SUITE! Tourcoing : une caissière sanctionnée pour avoir fait une fausse couche au supermarché

Publié le par angeline351

Tourcoing : une caissière sanctionnée pour avoir fait une fausse couche au supermarché

 

 

La jeune femme assure qu'on lui aurait refusé des temps de pause malgré ses nausées ou même de se rendre aux toilettes, l'obligeant à ravaler littéralement son vomi. Sa direction aurait ensuite puni ses absences dues à la perte de son bébé.

Son témoignage est douloureux. Une hôtesse de caisse d’un supermarché Auchan City situé à Tourcoing (Nord) accuse depuis mardi sa direction après avoir fait une fausse couche sur son lieu de travail, fin novembre. Elle assure notamment que ses supérieurs auraient refusé d’entendre ses besoins et lui auraient ensuite fait payer son état de santé. Le groupe Auchan dénonce, lui, une «instrumentalisation» syndicale et des «allégations calomnieuses».

 

«Fadila», 23 ans, retrace sa mésaventure dans un courrier adressé à sa direction Début novembre, elle se fait embaucher dans ce petit supermarché de centre-ville pour six mois. Très vite, la nausée l’accompagne sur son lieu de travail. Quelques jours à peine après sa toute récente prise de fonctions, la jeune femme demande un arrêt maladie et file chez le médecin. C’est à ce moment qu’elle apprend, dit-elle, sa grossesse de deux mois. 

 

 

 

Voilà qui explique ses vertiges. Rapidement, ceux-ci se transforment en malaises. La jeune femme aurait alors demandé à son employeur de bien vouloir lui aménager des temps de pause. Elle souhaitait également pouvoir se rendre aux toilettes en cas de fortes nausées. Mais, selon elle, son supérieur a refusé. «Si je fais ça pour toi, je devrais le faire pour tout le monde», lui aurait-il fait comprendre. La jeune femme raconte dans un entretien diffusé sur Facebook qu’il lui arrive alors de ravaler littéralement son propre vomi, quand elle ne tourne pas carrément de l'oeil, au nez et à la barbe des clients qui se pressent à sa caisse. 

 

Le pire arrive quelques jours plus tard, le 21 ou le 22 novembre. L’employée prend son poste en début d’après-midi. Vers 15 heures, elle ressent «de très fortes douleurs». Elle aurait alors tenté de faire appel à sa responsable, en vain. Elle tient le coup, attend la pause, mais la douleur devient insupportable. Elle téléphone à ses responsables qui tous, selon elle, la renvoient vers quelqu’un d’autre, sans faire preuve de considération. 

 

Du sang imbibe le tissu de son siège

 

La jeune femme ne tient plus. Elle découvre avec effroi le sang qui imbibe le tissu de son siège et de son pantalon. Paniquée, elle demande aux clients de se diriger vers une autre file. Son responsable, selon elle, la prévient : ce n’est pas l’heure de fermer sa caisse ! La jeune femme est finalement prise en charge : la sécurité appelle les urgences. Aux côtés des pompiers, elle comprend qu’elle vient de perdre son bébé.

 

L’histoire ne s’arrête pas là. Après une nuit passée à l’hôpital, l’employée se heurte, dit-elle, à une direction sans «empathie» ni «compassion». On lui reprocherait notamment à demi-mots d’avoir quitté son poste prématurément, lui demandant laconiquement si elle compte venir le lendemain.
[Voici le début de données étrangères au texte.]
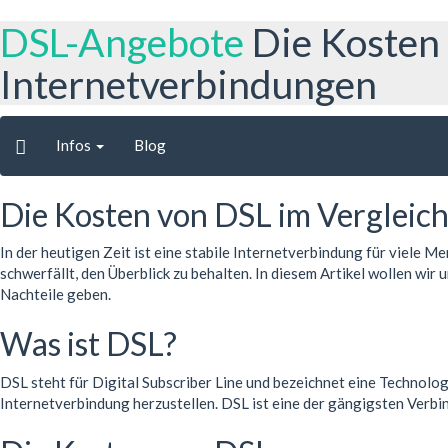
DSL-Angebote
Die Kosten
Internetverbindungen
Infos
Blog
Die Kosten von DSL im Vergleic
In der heutigen Zeit ist eine stabile Internetverbindung für viele
schwerfällt, den Überblick zu behalten. In diesem Artikel wollen wi
Nachteile geben.
Was ist DSL?
DSL steht für Digital Subscriber Line und bezeichnet eine Technolog
Internetverbindung herzustellen. DSL ist eine der gängigsten Verbin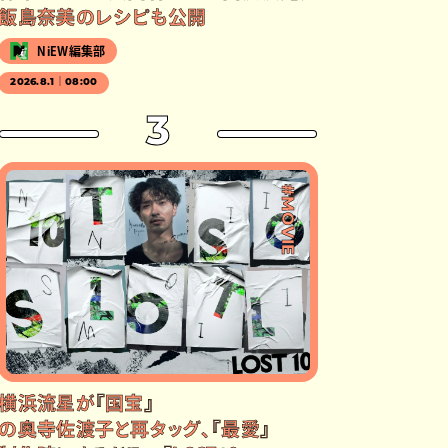
飯島奈美のレシピも公開
NiEW編集部
2026.8.1｜08:00
3
#MOVIE
横浜流星が『国宝』
の奥寺佐渡子と再タッグ、『最愛』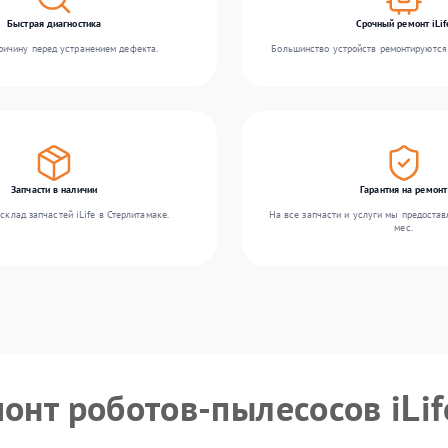
Быстрая диагностика
Срочный ремонт iLif
ичину перед устранением дефекта.
Большинство устройств ремонтируются 
Запчасти в наличии
Гарантия на ремонт
склад запчастей iLife в Стерлитамаке.
На все запчасти и услуги мы предостав
мес.
онт роботов-пылесосов iLif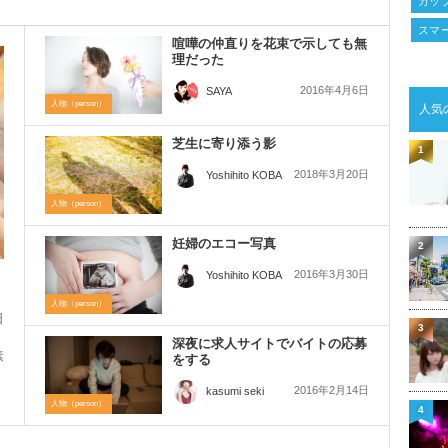
カッ
スマ
喧嘩の仲直りを花束で示しても無
理だった
2016年4月6日
SAYA
人物（person）
人気
芝生に寄り添う影
1
2018年3月20日
Yoshihito KOBA
人物（person）
妊婦のエコー写真
2
2016年3月30日
Yoshihito KOBA
人物（person）
日
3
深夜に求人サイトでバイトの応募
素
をする
2016年2月14日
kasumi seki
人物（person）
4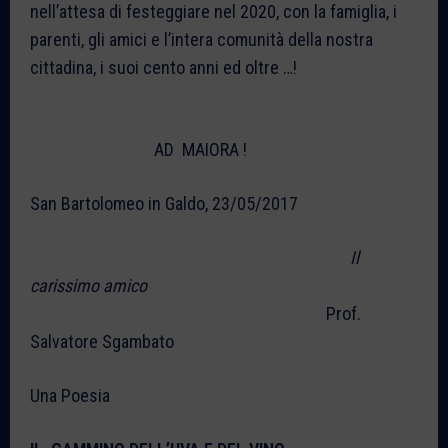
nell’attesa di festeggiare nel 2020, con la famiglia, i
parenti, gli amici e l’intera comunità della nostra
cittadina, i suoi cento anni ed oltre …!
AD MAIORA !
San Bartolomeo in Galdo, 23/05/2017
Il
carissimo amico
Prof.
Salvatore Sgambato
Una Poesia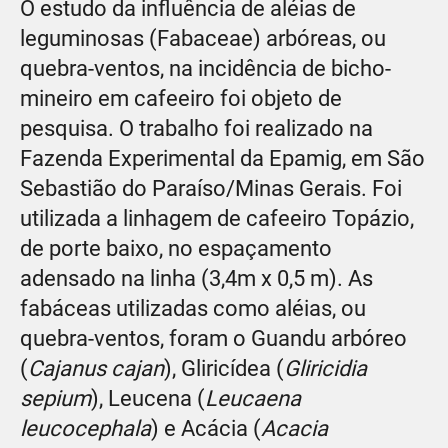
O estudo da influência de aléias de
leguminosas (Fabaceae) arbóreas, ou
quebra-ventos, na incidência de bicho-
mineiro em cafeeiro foi objeto de
pesquisa. O trabalho foi realizado na
Fazenda Experimental da Epamig, em São
Sebastião do Paraíso/Minas Gerais. Foi
utilizada a linhagem de cafeeiro Topázio,
de porte baixo, no espaçamento
adensado na linha (3,4m x 0,5 m). As
fabáceas utilizadas como aléias, ou
quebra-ventos, foram o Guandu arbóreo
(
Cajanus cajan
), Gliricídea (
Gliricidia
sepium
), Leucena (
Leucaena
leucocephala
) e Acácia (
Acacia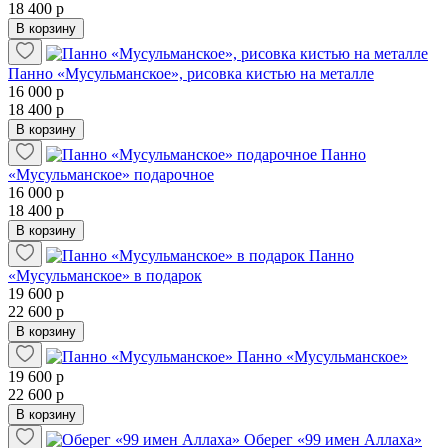
18 400 р
В корзину
Панно «Мусульманское», рисовка кистью на металле
16 000 р
18 400 р
В корзину
Панно
«Мусульманское» подарочное
16 000 р
18 400 р
В корзину
Панно
«Мусульманское» в подарок
19 600 р
22 600 р
В корзину
Панно «Мусульманское»
19 600 р
22 600 р
В корзину
Оберег «99 имен Аллаха»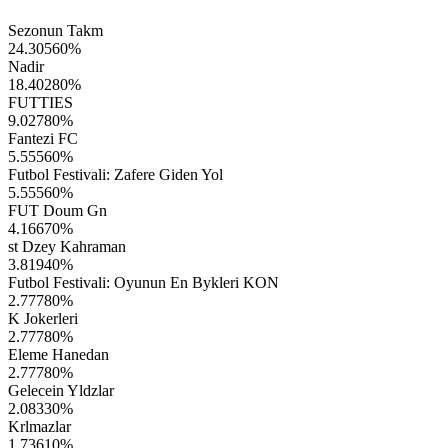
Sezonun Takm
24.30560
%
Nadir
18.40280
%
FUTTIES
9.02780
%
Fantezi FC
5.55560
%
Futbol Festivali: Zafere Giden Yol
5.55560
%
FUT Doum Gn
4.16670
%
st Dzey Kahraman
3.81940
%
Futbol Festivali: Oyunun En Bykleri KON
2.77780
%
K Jokerleri
2.77780
%
Eleme Hanedan
2.77780
%
Gelecein Yldzlar
2.08330
%
Krlmazlar
1.73610
%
La qualification en accident du travail lui serait refusée. Enfin, elle aurait été privée d’une partie de sa rémunération, sans raison. 

 

La direction réfute les accusations


Contactée, la direction d’Auchan assure que la situation de l’employée a été entièrement «régularisée». Au sein du siège, on évoque «un enchaînement malheureux des faits» et une «incompréhension mutuelle» qui auraient nourri, progressivement, le «ressenti» de la salariée, celui d’être victime d’un «manque de considération» de sa hiérarchie.

 

Selon l’entreprise, l’affaire a été montée en épingle par la CGT, qui a largement relayé l'affaire. Beaucoup des «choses dites sont inexactes», assure un responsable. La jeune employée n’aurait jamais émis de demande d’aménagement d’horaires, l’accès aux toilettes ne lui aurait jamais été refusé, l’équipe du magasin aurait été particulièrement à son écoute, prenant spontanément de ses nouvelles après son accident.

 

«Tout le groupe est attristé, continue ce même responsable. Le directeur des ressources humaines est à la disposition de notre salariée, elle sera reçue à son retour.» Pas question, cependant, de reconnaître des «erreurs» ou un management trop dur. En août, pourtant, la direction avait déjà été appelée pour éteindre une polémique naissante en provenance de Tourcoing. Dans ce même Auchan, une caissière avait été un temps licenciée pour une erreur de caisse de... 85 centimes.